* **What is expected**
Exactly the lines below, starting with the one containing "# Bevel the" and going on through the one containing "pyautogui.press('e')", must be reproduced, both ends included, and no pictures with them.

* **Available data**
*-*-*

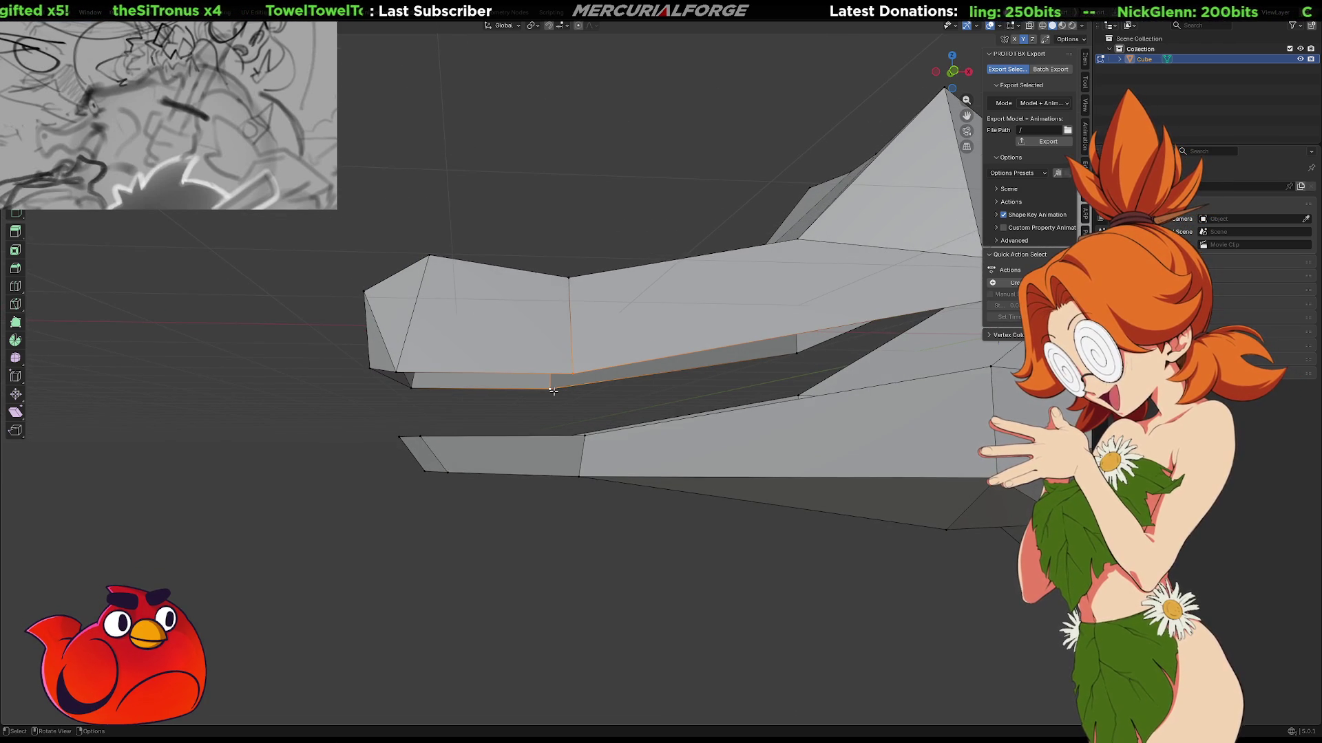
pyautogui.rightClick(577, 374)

*-*-*

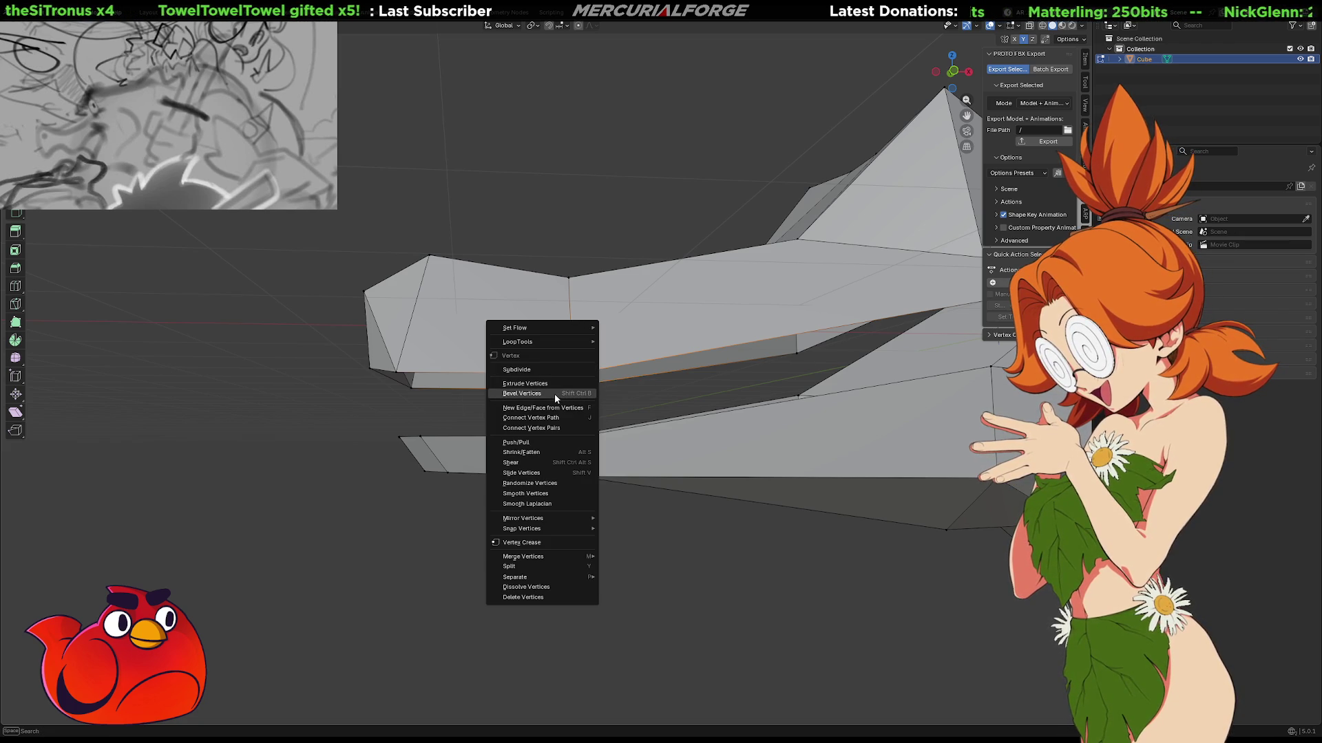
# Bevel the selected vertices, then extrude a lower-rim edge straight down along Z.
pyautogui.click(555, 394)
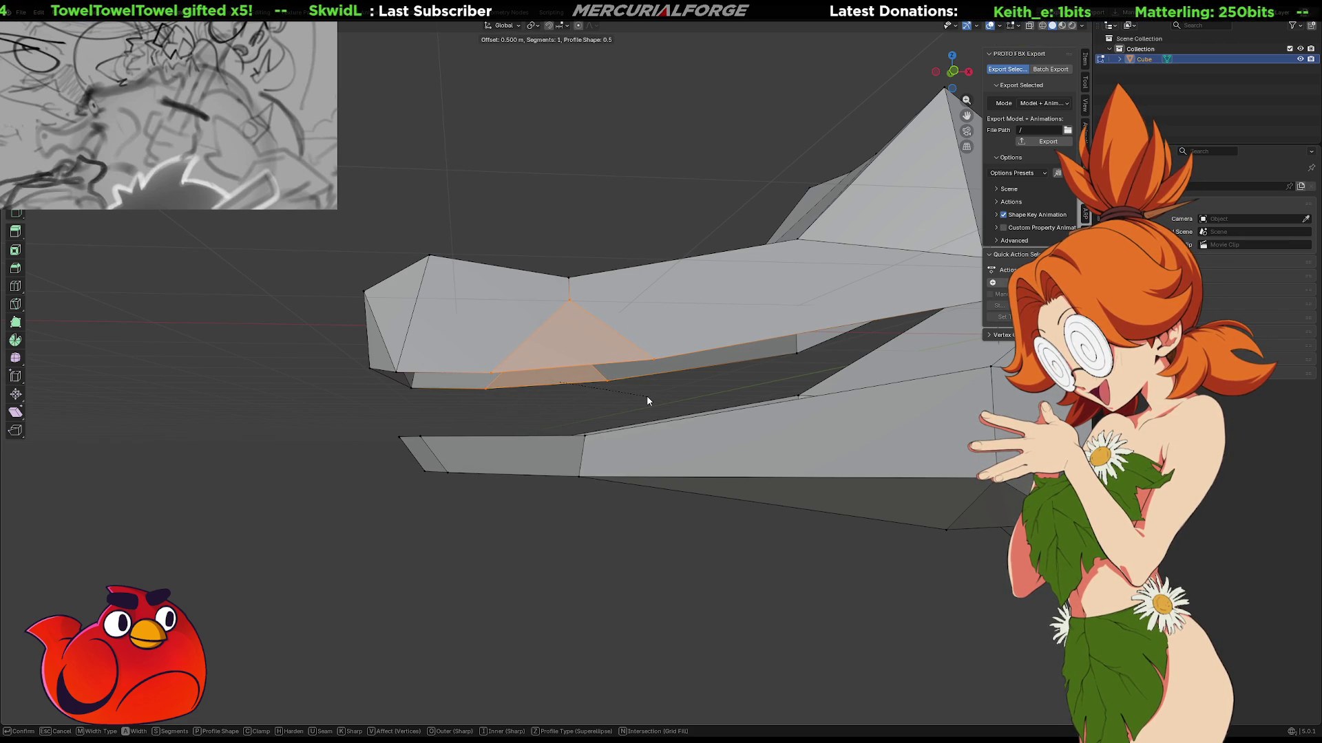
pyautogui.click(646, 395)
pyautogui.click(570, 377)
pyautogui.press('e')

*-*-*

* **Response to this task**
# Bevel the selected vertices, then extrude a lower-rim edge straight down along Z.
pyautogui.click(555, 394)
pyautogui.click(646, 395)
pyautogui.click(570, 377)
pyautogui.press('e')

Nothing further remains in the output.